Proper Poutine: depends who you ask
The Habs’ recent success in NHL hockey play-offs is stirring French Canadian patriotism (my partner’s in particular). When I think of all things Québecois that I love, I can’t help but think about all of the amazing food I enjoy when there: cheese and bagels, smoked meat … but mostly proper poutine!
My fondest memory of poutine was the time I visited my dear French-Canadian friends during their four-year posting at the Canadian Embassy in Amman, Jordan. When asked what I could bring them from Canada: “Cheese curds & hockey gloves” were on Guillaume’s wish list… There were squeals of delight by the whole family when I arrived and pulled the curds out of my suitcase — a batch of poutine was whipped up shortly thereafter. This was the best poutine I ever had. I suppose it was because of the circumstances: I rarely eat poutine out West—so it was novel, perhaps it was the fine company I was with, or the joy of experiencing a sense of ‘home’ with loved ones who were missing small comforts on the other side of the world, or simply that Guillaume is very skilled at making proper poutine, having done so at a pub in rural Québec during his youth.
The word for “poutine” translates from regional slang meaning “pudding”, or “mix” or “mess”. There are strong opinions and debate over origin, purity and ‘properness’ in general. Poutine was invented in rural Québec in the 1950’s as a snack bar treat made of fresh cut fries topped with cheese curds and gravy. It became more widely popularized across the country in the 1990’s, gaining recognition as one of Canada’s national dishes. The basic 3-part recipe (fries, curds & gravy) has evolved to include a number of different toppings ranging anywhere from pulled pork and miso gravy to paneer instead of curds and butter chicken for gravy… available anywhere from road-side stalls to high-brow restaurant offerings all over Canada and in many parts of the world now.
I believe food, like anything cultural, evolves when exposed to new ideas at the hands of creatives, changing economies, migration & technology. Whether or not you enjoy the classic traditional version of the dish, or enjoy new contemporary offerings available, let us recognize its distinctive Québécois origins and the Canadiana approach and pride to enjoying it anywhere, any way, any time!
Try making it at home:
INGREDIENTS & METHOD
Potatoes (best are high starch like russets)

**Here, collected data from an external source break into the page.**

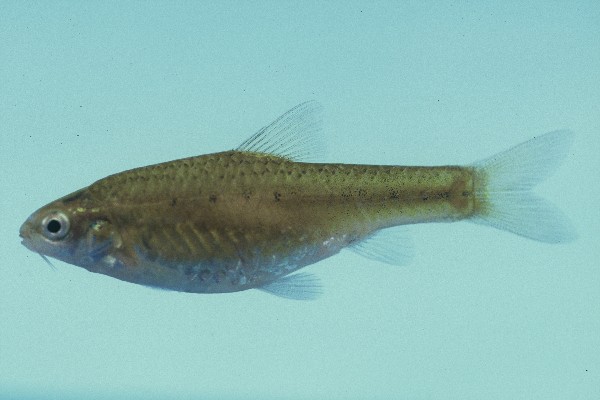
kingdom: Animalia
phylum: Chordata
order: Cypriniformes
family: Cyprinidae
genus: Enteromius
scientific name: Enteromius pallidus
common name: Goldie barb
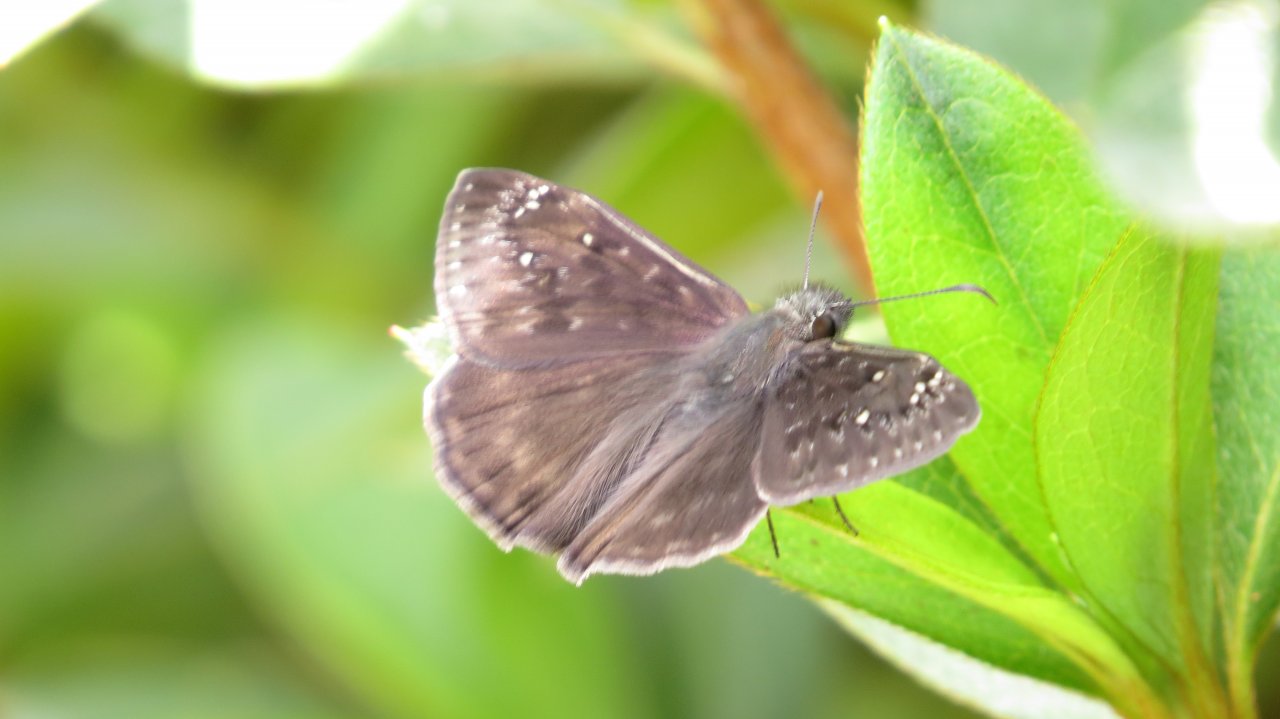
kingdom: Animalia
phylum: Arthropoda
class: Insecta
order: Lepidoptera
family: Hesperiidae
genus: Gesta
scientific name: Gesta
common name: Horace's Duskywing
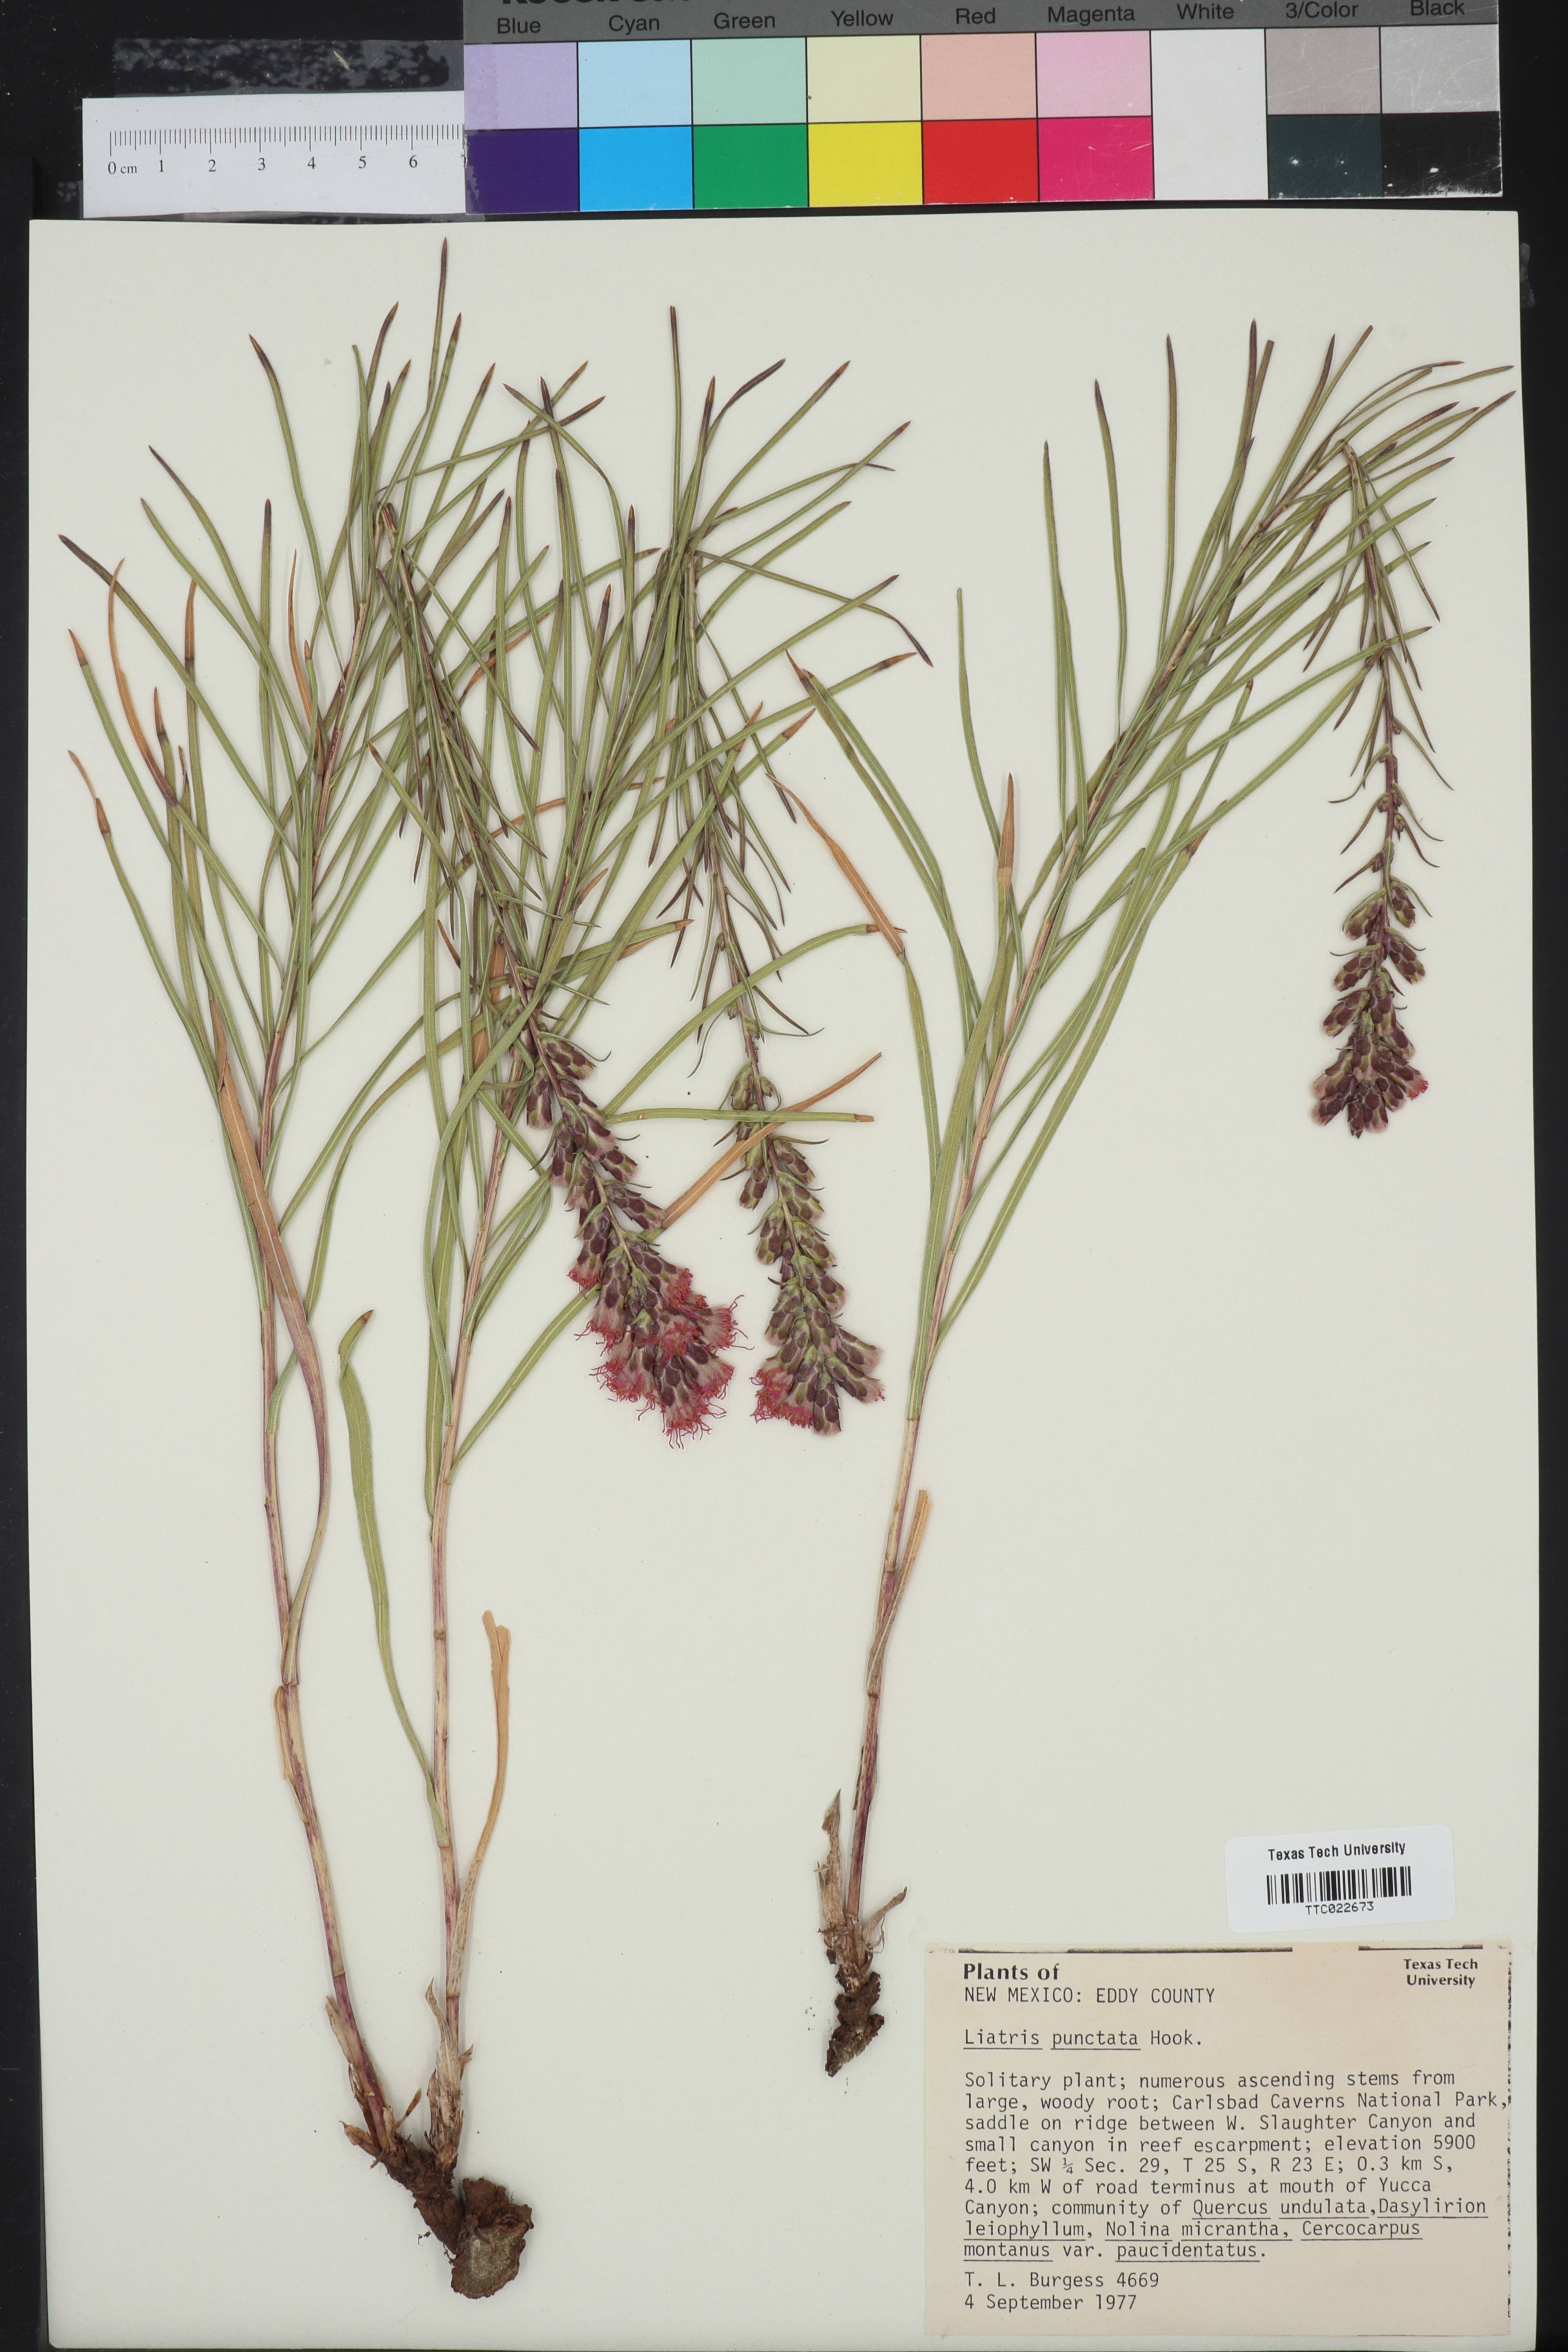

Fresh cheese curds (They are at most grocery stores these days, even Costco. My west coast favourite: next time you are in Seattle pick up Beecher’s fresh curds from the Pike Place market)
Gravy (use left-over beef gravy, or if vegetarian try Naam miso gravy made in Vancouver from specialty markets, or if you want the old-school taste, get Québec-made St Hubert poutine sauce available out west now at most chain grocery stores.)
Alternates (Top with pulled pork, try fresh mozza or marble if you can’t find curds, garnish with chives—get creative once you have appreciated a more authentic style first)
If you have one, use a mandolin to cut your fries so they are all evenly sized. Not too big, not too small, around 1/4 inch is best. Guillaume swears by salting and blanching the potatoes in the fridge for an hour or so prior to frying for maximum awesomeness. Pat dry and then frying them is honestly the best way to go. (Use an air-fryer if you have one!). Drain well and top warm fries with curds, then a generous helping of your gravy of choice. Gravy to fry ratio is important, some insist that 1/4 of the fries must remain exposed as too much gravy will cause your fries to get soggy. But that’s up to you! Once assembled, you may want to bake a little further in the oven.
SERVE WITH
I find poutine very filling and can be eaten as a meal itself. The classic old-school way in rural Québec is still to enjoy it alongside a steam-bun or toasty-bun hotdog. A wise person would have poutine as a small side dish accompanied by a nice crunchy garden salad to reduce the guilt.
WINE UNDER $20
Recently I discovered this nice little Spanish Verdejo by Galerna. It is around $18 but often comes on sale for $13-15 and is delicious with fries. Most would argue that a nice frosty beer would be the way to go, if that is the case, I recommend supporting a local brewer by picking up a growler of draught. My guy in Vancouver lives around the corner from Brassneck Brewery and our favourite is Klutz Kolsch. Enjoy!